Aujourd’hui j’ai le plaisir d’annoncer que j’ai rencontré 2 autres artistes. Des photographes. Pourtant il s’en est fallu de peu pour que je repartes bredouilles. Il faisait chaud. On en avait plein les pattes, franchement je n’avais qu’une envie : rentrer, me poser et faire un peu de gravure. Alors quand on a vu le panneau “galerie d’art” on a hésité. Et puis quand même. Si je suis venue au Japon, c’est pour l’art pas pour la sieste. C’est une expo de portraits photo. Il y a une vingtaine d’artistes différents. Je prends leur cartes pour les suivres et qui sait si je ne reviendrai pas un jour ? Il y en a un dont j’ai adoré le travail mais c’est un des rares à ne pas avoir de carte.
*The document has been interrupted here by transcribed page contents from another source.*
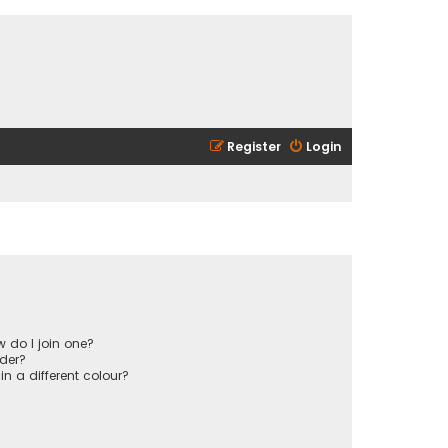
Register
Login
 do I join one?
der?
 a different colour?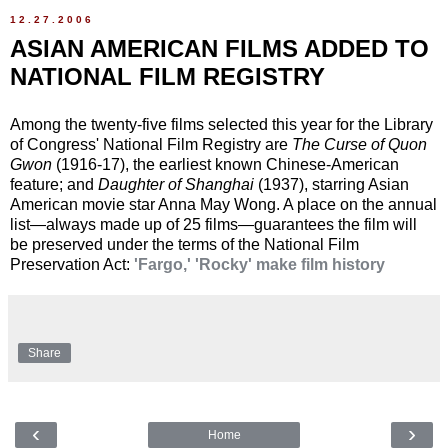
12.27.2006
ASIAN AMERICAN FILMS ADDED TO
NATIONAL FILM REGISTRY
Among the twenty-five films selected this year for the Library
of Congress' National Film Registry are
The Curse of Quon
Gwon
(1916-17), the earliest known Chinese-American
feature; and
Daughter of Shanghai
(1937), starring Asian
American movie star Anna May Wong. A place on the annual
list—always made up of 25 films—guarantees the film will
be preserved under the terms of the National Film
Preservation Act:
'Fargo,' 'Rocky' make film history
Share
‹
›
Home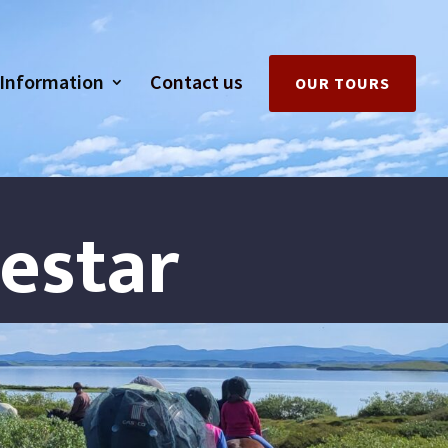
Information
Contact us
OUR TOURS
hestar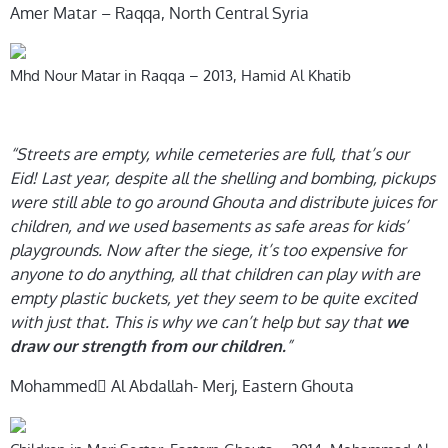
Amer Matar – Raqqa, North Central Syria
Mhd Nour Matar in Raqqa – 2013, Hamid Al Khatib
“Streets are empty, while cemeteries are full, that’s our
Eid! Last year, despite all the shelling and bombing, pickups
were still able to go around Ghouta and distribute juices for
children, and we used basements as safe areas for kids’
playgrounds. Now after the siege, it’s too expensive for
anyone to do anything, all that children can play with are
empty plastic buckets, yet they seem to be quite excited
with just that. This is why we can’t help but say that
we
”
draw our strength from our children.
Mohammed ِAl Abdallah- Merj, Eastern Ghouta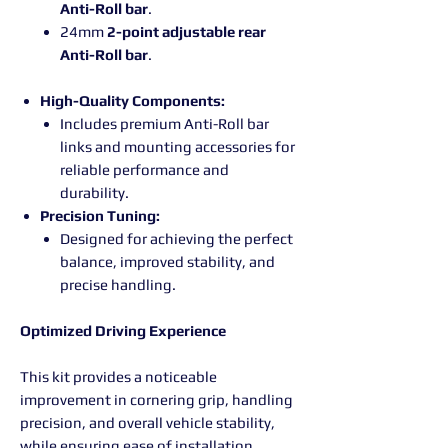
Anti-Roll bar
.
24mm
2-point adjustable rear
Anti-Roll bar
.
High-Quality Components:
Includes premium Anti-Roll bar
links and mounting accessories for
reliable performance and
durability.
Precision Tuning:
Designed for achieving the perfect
balance, improved stability, and
precise handling.
Optimized Driving Experience
This kit provides a noticeable
improvement in cornering grip, handling
precision, and overall vehicle stability,
while ensuring ease of installation.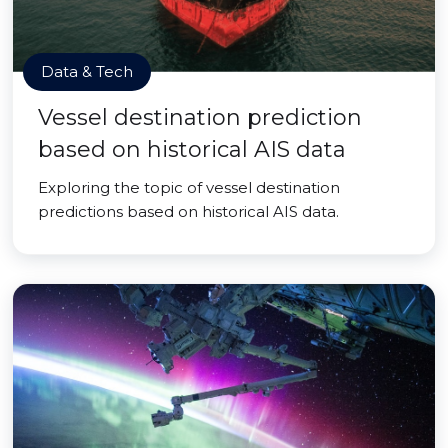
Data & Tech
Vessel destination prediction
based on historical AIS data
Exploring the topic of vessel destination
predictions based on historical AIS data.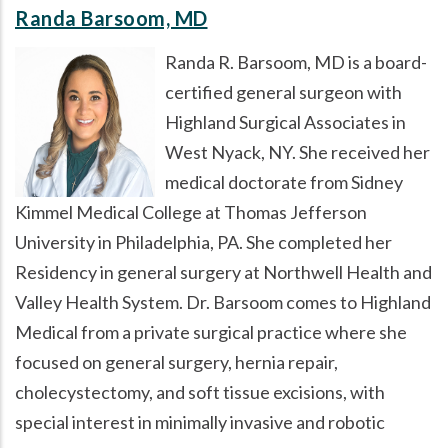
Randa Barsoom, MD
Randa R. Barsoom, MD is a board-
certified general surgeon with
Highland Surgical Associates in
West Nyack, NY. She received her
medical doctorate from Sidney
Kimmel Medical College at Thomas Jefferson
University in Philadelphia, PA. She completed her
Residency in general surgery at Northwell Health and
Valley Health System. Dr. Barsoom comes to Highland
Medical from a private surgical practice where she
focused on general surgery, hernia repair,
cholecystectomy, and soft tissue excisions, with
special interest in minimally invasive and robotic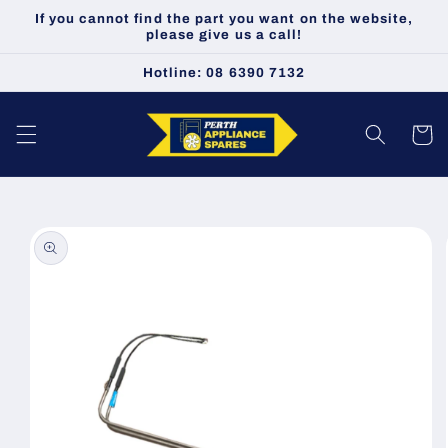
Skip to
If you cannot find the part you want on the website,
content
please give us a call!
Hotline: 08 6390 7132
Cart
Skip to
product
information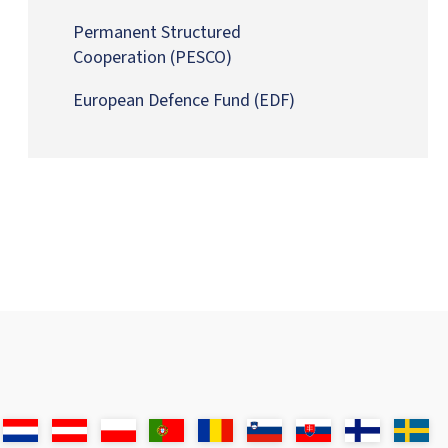
Permanent Structured
Cooperation
(PESCO)
European Defence Fund
(EDF)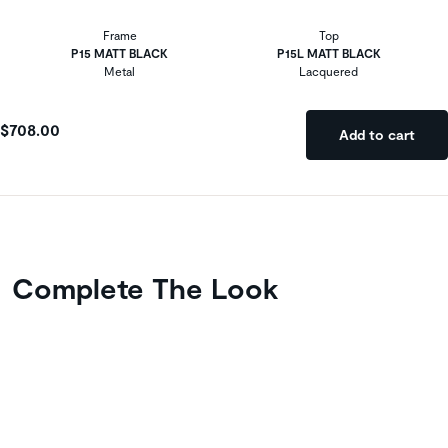
Frame
Top
P15 MATT BLACK
P15L MATT BLACK
Metal
Lacquered
$708.00
Add to cart
Complete The Look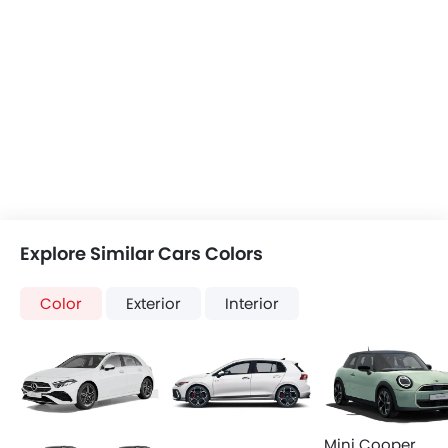
Explore Similar Cars Colors
Color
Exterior
Interior
Mini Cooper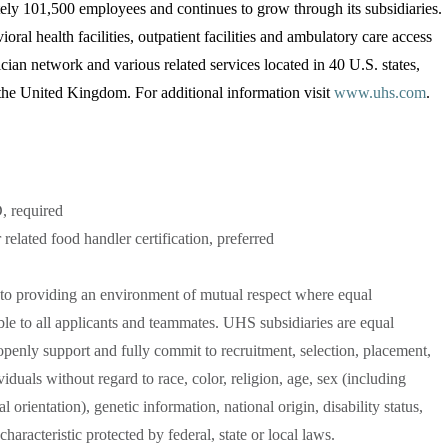
ly 101,500 employees and continues to grow through its subsidiaries.
oral health facilities, outpatient facilities and ambulatory care access
ician network and various related services located in 40 U.S. states,
he United Kingdom. For additional information visit
www.uhs.com
.
, required
 related food handler certification, preferred
to providing an environment of mutual respect where equal
le to all applicants and teammates. UHS subsidiaries are equal
penly support and fully commit to recruitment, selection, placement,
duals without regard to race, color, religion, age, sex (including
 orientation), genetic information, national origin, disability status,
characteristic protected by federal, state or local laws.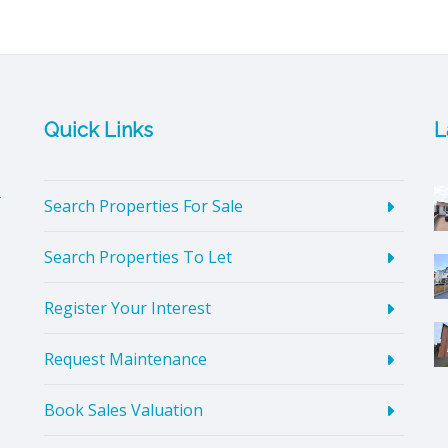
Quick Links
L
4
Search Properties For Sale
Search Properties To Let
Register Your Interest
Request Maintenance
Book Sales Valuation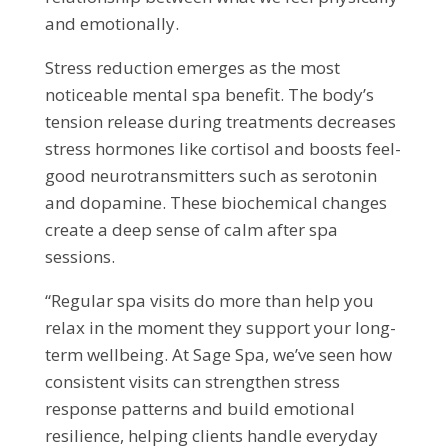
and emotionally.
Stress reduction emerges as the most
noticeable mental spa benefit. The body’s
tension release during treatments decreases
stress hormones like cortisol and boosts feel-
good neurotransmitters such as serotonin
and dopamine. These biochemical changes
create a deep sense of calm after spa
sessions.
“Regular spa visits do more than help you
relax in the moment they support your long-
term wellbeing. At Sage Spa, we’ve seen how
consistent visits can strengthen stress
response patterns and build emotional
resilience, helping clients handle everyday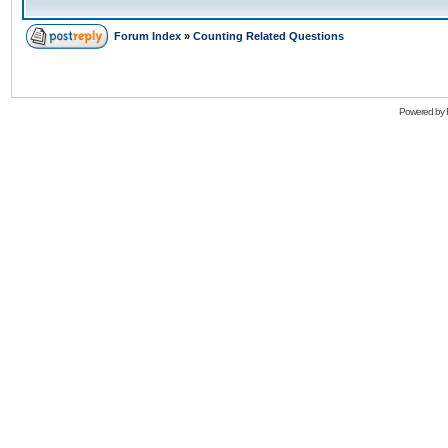
Forum Index
»
Counting Related Questions
Powered by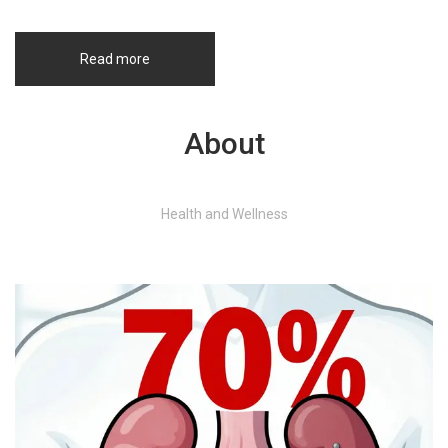
Read more
About
Health and Wellness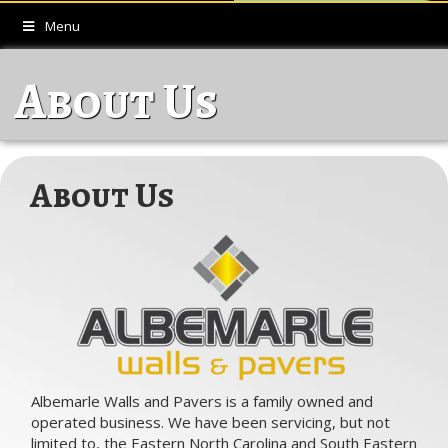
Menu
About Us
About Us
Albemarle Walls and Pavers is a family owned and
operated business. We have been servicing, but not
limited to, the Eastern North Carolina and South Eastern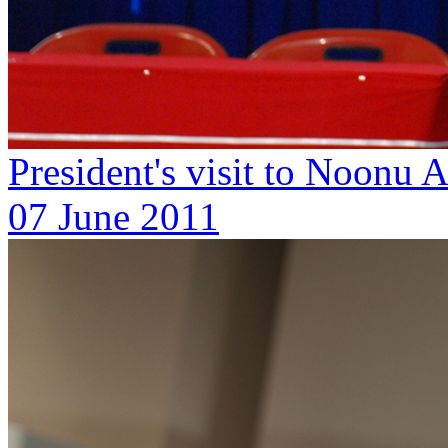
President's visit to Noonu
07 June 2011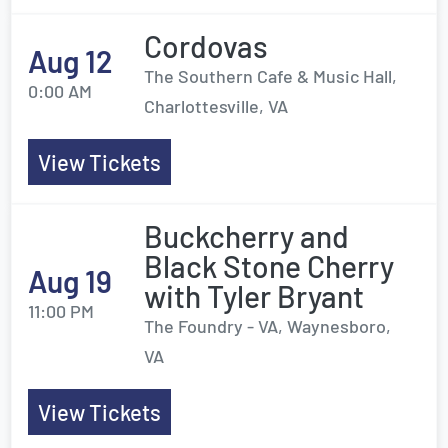
Cordovas
Aug 12
The Southern Cafe & Music Hall,
0:00 AM
Charlottesville, VA
View Tickets
Buckcherry and
Black Stone Cherry
Aug 19
with Tyler Bryant
11:00 PM
The Foundry - VA, Waynesboro,
VA
View Tickets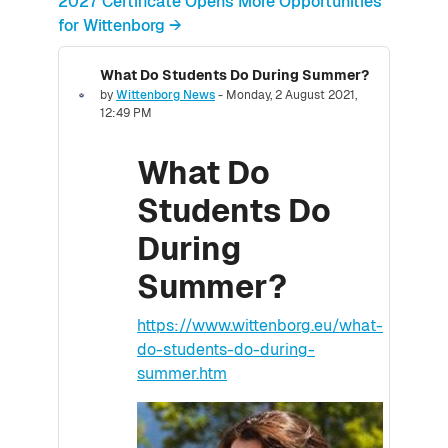
2027 Certificate Opens More Opportunities
for Wittenborg →
What Do Students Do During Summer?
Number of replies: 0
by
Wittenborg News
-
Monday, 2 August 2021,
12:49 PM
What Do
Students Do
During
Summer?
https://www.wittenborg.eu/what-
do-students-do-during-
summer.htm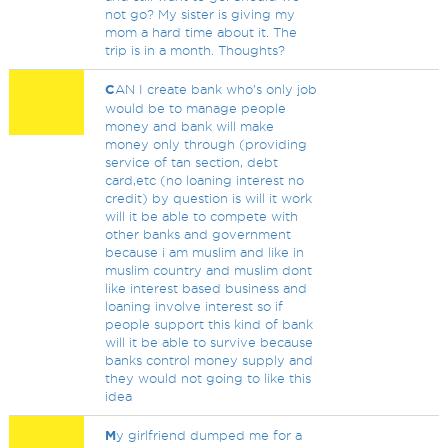
not go? My sister is giving my
mom a hard time about it. The
trip is in a month. Thoughts?
C
AN I create bank who's only job
would be to manage people
money and bank will make
money only through (providing
service of tan section, debt
card,etc (no loaning interest no
credit) by question is will it work
will it be able to compete with
other banks and government
because i am muslim and like in
muslim country and muslim dont
like interest based business and
loaning involve interest so if
people support this kind of bank
will it be able to survive because
banks control money supply and
they would not going to like this
idea
M
y girlfriend dumped me for a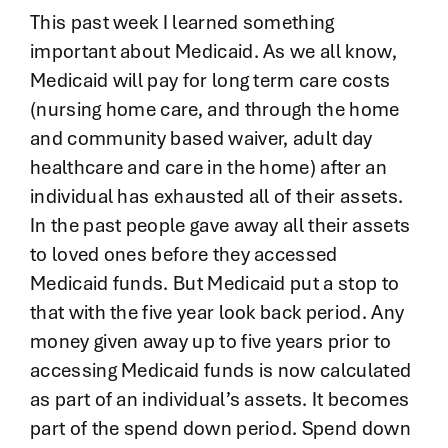
Contact
This past week I learned something
important about Medicaid. As we all know,
Medicaid will pay for long term care costs
(nursing home care, and through the home
and community based waiver, adult day
healthcare and care in the home) after an
individual has exhausted all of their assets.
In the past people gave away all their assets
to loved ones before they accessed
Medicaid funds. But Medicaid put a stop to
that with the five year look back period. Any
money given away up to five years prior to
accessing Medicaid funds is now calculated
as part of an individual’s assets. It becomes
part of the spend down period. Spend down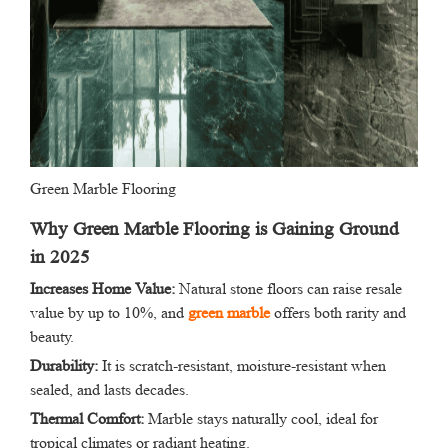
Green Marble Flooring
Why Green Marble Flooring is Gaining Ground
in 2025
Increases Home Value:
Natural stone floors can raise resale
value by up to 10%, and
green marble
offers both rarity and
beauty.
Durability:
It is scratch-resistant, moisture-resistant when
sealed, and lasts decades.
Thermal Comfort:
Marble stays naturally cool, ideal for
tropical climates or radiant heating.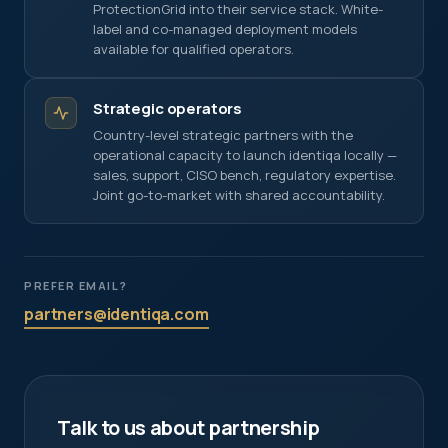
across platforms (LinkedIn, Meta). If enabled, data
ProtectionGrid into their service stack. White-
may be shared with these partners under our
label and co-managed deployment models
processing agreements.
available for qualified operators.
Strategic operators
Country-level strategic partners with the
operational capacity to launch identiqa locally —
sales, support, CISO bench, regulatory expertise.
Joint go-to-market with shared accountability.
PREFER EMAIL?
partners@identiqa.com
Talk to us about partnership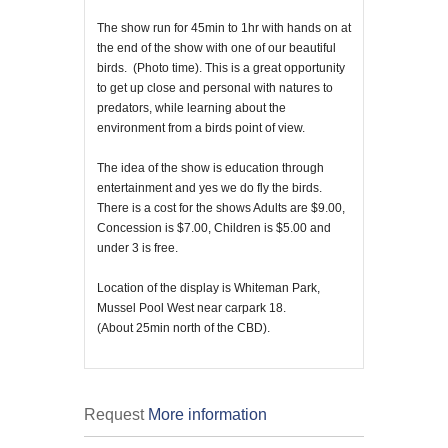
The show run for 45min to 1hr with hands on at
the end of the show with one of our beautiful
birds. (Photo time). This is a great opportunity
to get up close and personal with natures to
predators, while learning about the
environment from a birds point of view.
The idea of the show is education through
entertainment and yes we do fly the birds.
There is a cost for the shows Adults are $9.00,
Concession is $7.00, Children is $5.00 and
under 3 is free.
Location of the display is Whiteman Park,
Mussel Pool West near carpark 18.
(About 25min north of the CBD).
Request
More information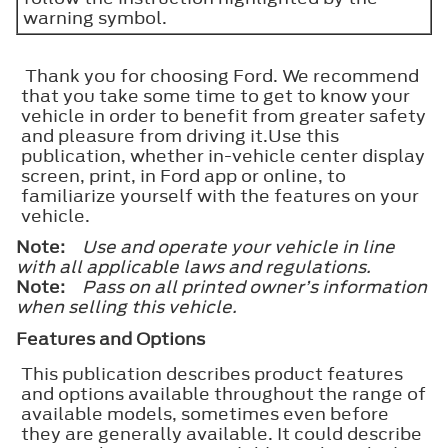
warning symbol.
Thank you for choosing Ford. We recommend
that you take some time to get to know your
vehicle in order to benefit from greater safety
and pleasure from driving it.Use this
publication, whether in-vehicle center display
screen, print, in Ford app or online, to
familiarize yourself with the features on your
vehicle.
Note:
Use and operate your vehicle in line
with all applicable laws and regulations.
Note:
Pass on all printed owner’s information
when selling this vehicle.
Features and Options
This publication describes product features
and options available throughout the range of
available models, sometimes even before
they are generally available. It could describe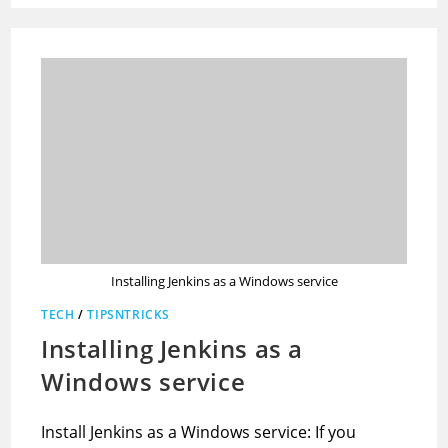
Installing Jenkins as a Windows service
TECH
/
TIPSNTRICKS
Installing Jenkins as a
Windows service
Install Jenkins as a Windows service: If you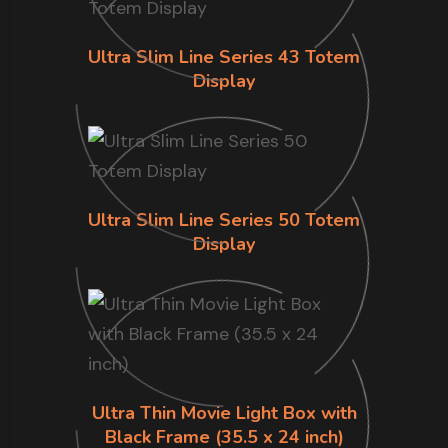
Ultra Slim Line Series 43 Totem
Display
Ultra Slim Line Series 50 Totem
Display
Ultra Thin Movie Light Box with
Black Frame (35.5 x 24 inch)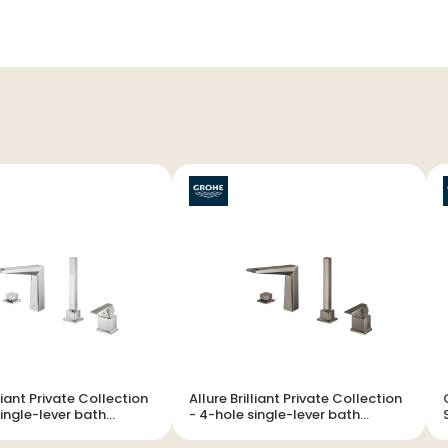
lliant Private Collection
Allure Brilliant Private Collection
- 4-hole single-lever bath
ion
combination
A la sortie de l’expo je demande si quelqu’un parle anglais et j’explique mon projet. Les artistes sont au boulot aujourd’hui, ils ne sont que tous les 4. Mais seulement 2 sont artistes. En plus ils sont timides. Je m’apprête à partir quand l’un d’eux accèpte. Très timidement. Avant que je ne dis oui je dois aller voir son travail, si ça ne me choque pas. Ce sont des photos érotiques. Ca ne me dérange pas. En plus je trouve ça chouette de pouvoir l’interviewé car pour le coup il se démarque vraiment des autres exposants qui sont restés très classiques (mais attention, je ne dénigre pas, l’expo m’a beaucoup plus). Pendant que je l’interview, un de ceux qui était trop timide pour être filmé me demande s’il peut me filmer ! J’accèpte. LE photographe que je filme ne parle pas un mot d’anglais. Son ami traduisait. Son ami faisait plus que de traduire car un mot japonais devenait un roman anglais.

Un nouvel artiste arrive. “Qu’est-ce qui se passe ? – Il a été interviewé par une française ! – Vraiment mais est ce que je peux moi aussi ?” Et là gros coup de bol c’est celui dont j’ai flashé sur le travail. Il a des amis qui vivent en France. Il y a été il y a 3 ans et espère y retourner. Peut-être qu’on se verra ? En revanche j’ai toujours beaucoup de difficulté à expliquer le cadavre exquis…

Les 2 artistes rencontrés sont : Daigo Masahiro (Twitter : @hosopong) et Shinji Maeda.

Avec le photographe Hosopong.

Artiste explorateur : Laura Loriers. Kyoto. 17 juillet 2019.